Items from a dataset ▸
____________
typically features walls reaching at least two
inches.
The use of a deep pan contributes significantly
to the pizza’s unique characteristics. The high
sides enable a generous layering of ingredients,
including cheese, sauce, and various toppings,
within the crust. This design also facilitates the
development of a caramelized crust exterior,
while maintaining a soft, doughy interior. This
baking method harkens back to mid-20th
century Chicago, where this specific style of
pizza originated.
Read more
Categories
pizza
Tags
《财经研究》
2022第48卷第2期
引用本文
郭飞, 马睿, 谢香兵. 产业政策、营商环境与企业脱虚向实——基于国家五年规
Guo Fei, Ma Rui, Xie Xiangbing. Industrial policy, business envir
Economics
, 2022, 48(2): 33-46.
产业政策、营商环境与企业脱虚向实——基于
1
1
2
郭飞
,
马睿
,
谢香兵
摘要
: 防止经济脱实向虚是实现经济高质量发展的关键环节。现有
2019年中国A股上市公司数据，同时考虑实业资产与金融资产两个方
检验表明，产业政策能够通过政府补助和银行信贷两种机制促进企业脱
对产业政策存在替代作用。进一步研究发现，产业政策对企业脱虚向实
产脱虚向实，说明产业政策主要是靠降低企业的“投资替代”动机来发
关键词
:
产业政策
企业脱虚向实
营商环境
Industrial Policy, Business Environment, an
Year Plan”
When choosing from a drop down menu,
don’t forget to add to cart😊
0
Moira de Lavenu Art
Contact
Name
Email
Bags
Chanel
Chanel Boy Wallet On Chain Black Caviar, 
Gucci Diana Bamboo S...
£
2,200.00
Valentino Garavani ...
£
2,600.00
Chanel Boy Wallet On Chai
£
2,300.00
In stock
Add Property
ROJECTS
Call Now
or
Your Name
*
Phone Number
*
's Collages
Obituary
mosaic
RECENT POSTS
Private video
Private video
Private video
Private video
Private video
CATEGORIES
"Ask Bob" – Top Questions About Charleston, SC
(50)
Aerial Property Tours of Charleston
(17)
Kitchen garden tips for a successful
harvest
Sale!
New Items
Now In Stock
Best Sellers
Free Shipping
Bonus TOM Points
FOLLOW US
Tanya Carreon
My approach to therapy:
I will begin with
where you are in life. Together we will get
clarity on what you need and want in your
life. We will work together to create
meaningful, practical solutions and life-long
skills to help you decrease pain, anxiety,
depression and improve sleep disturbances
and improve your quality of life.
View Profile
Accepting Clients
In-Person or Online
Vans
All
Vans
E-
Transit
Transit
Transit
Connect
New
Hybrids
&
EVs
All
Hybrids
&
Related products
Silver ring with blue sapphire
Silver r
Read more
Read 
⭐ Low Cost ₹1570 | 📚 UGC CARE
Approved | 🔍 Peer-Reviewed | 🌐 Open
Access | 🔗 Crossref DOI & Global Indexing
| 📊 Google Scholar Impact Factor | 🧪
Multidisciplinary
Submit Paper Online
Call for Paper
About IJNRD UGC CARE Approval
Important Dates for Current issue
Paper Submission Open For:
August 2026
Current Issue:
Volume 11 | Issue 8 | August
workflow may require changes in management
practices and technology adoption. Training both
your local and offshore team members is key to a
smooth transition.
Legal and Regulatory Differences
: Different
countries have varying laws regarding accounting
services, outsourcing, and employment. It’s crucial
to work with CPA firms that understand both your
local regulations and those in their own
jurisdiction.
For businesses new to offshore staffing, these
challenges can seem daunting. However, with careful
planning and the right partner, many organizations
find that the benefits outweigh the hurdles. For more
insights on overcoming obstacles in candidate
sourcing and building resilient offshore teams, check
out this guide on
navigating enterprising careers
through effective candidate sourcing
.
____________
What the task asks ▸ Restate word for word only the lines above from the line containing "I will begin with" to the line containing "countries have varying", both of them included.

Task answer ▸
I will begin with
where you are in life. Together we will get
clarity on what you need and want in your
life. We will work together to create
meaningful, practical solutions and life-long
skills to help you decrease pain, anxiety,
depression and improve sleep disturbances
and improve your quality of life.
View Profile
Accepting Clients
In-Person or Online
Vans
All
Vans
E-
Transit
Transit
Transit
Connect
New
Hybrids
&
EVs
All
Hybrids
&
Related products
Silver ring with blue sapphire
Silver r
Read more
Read 
⭐ Low Cost ₹1570 | 📚 UGC CARE
Approved | 🔍 Peer-Reviewed | 🌐 Open
Access | 🔗 Crossref DOI & Global Indexing
| 📊 Google Scholar Impact Factor | 🧪
Multidisciplinary
Submit Paper Online
Call for Paper
About IJNRD UGC CARE Approval
Important Dates for Current issue
Paper Submission Open For:
August 2026
Current Issue:
Volume 11 | Issue 8 | August
workflow may require changes in management
practices and technology adoption. Training both
your local and offshore team members is key to a
smooth transition.
Legal and Regulatory Differences
: Different
countries have varying laws regarding accounting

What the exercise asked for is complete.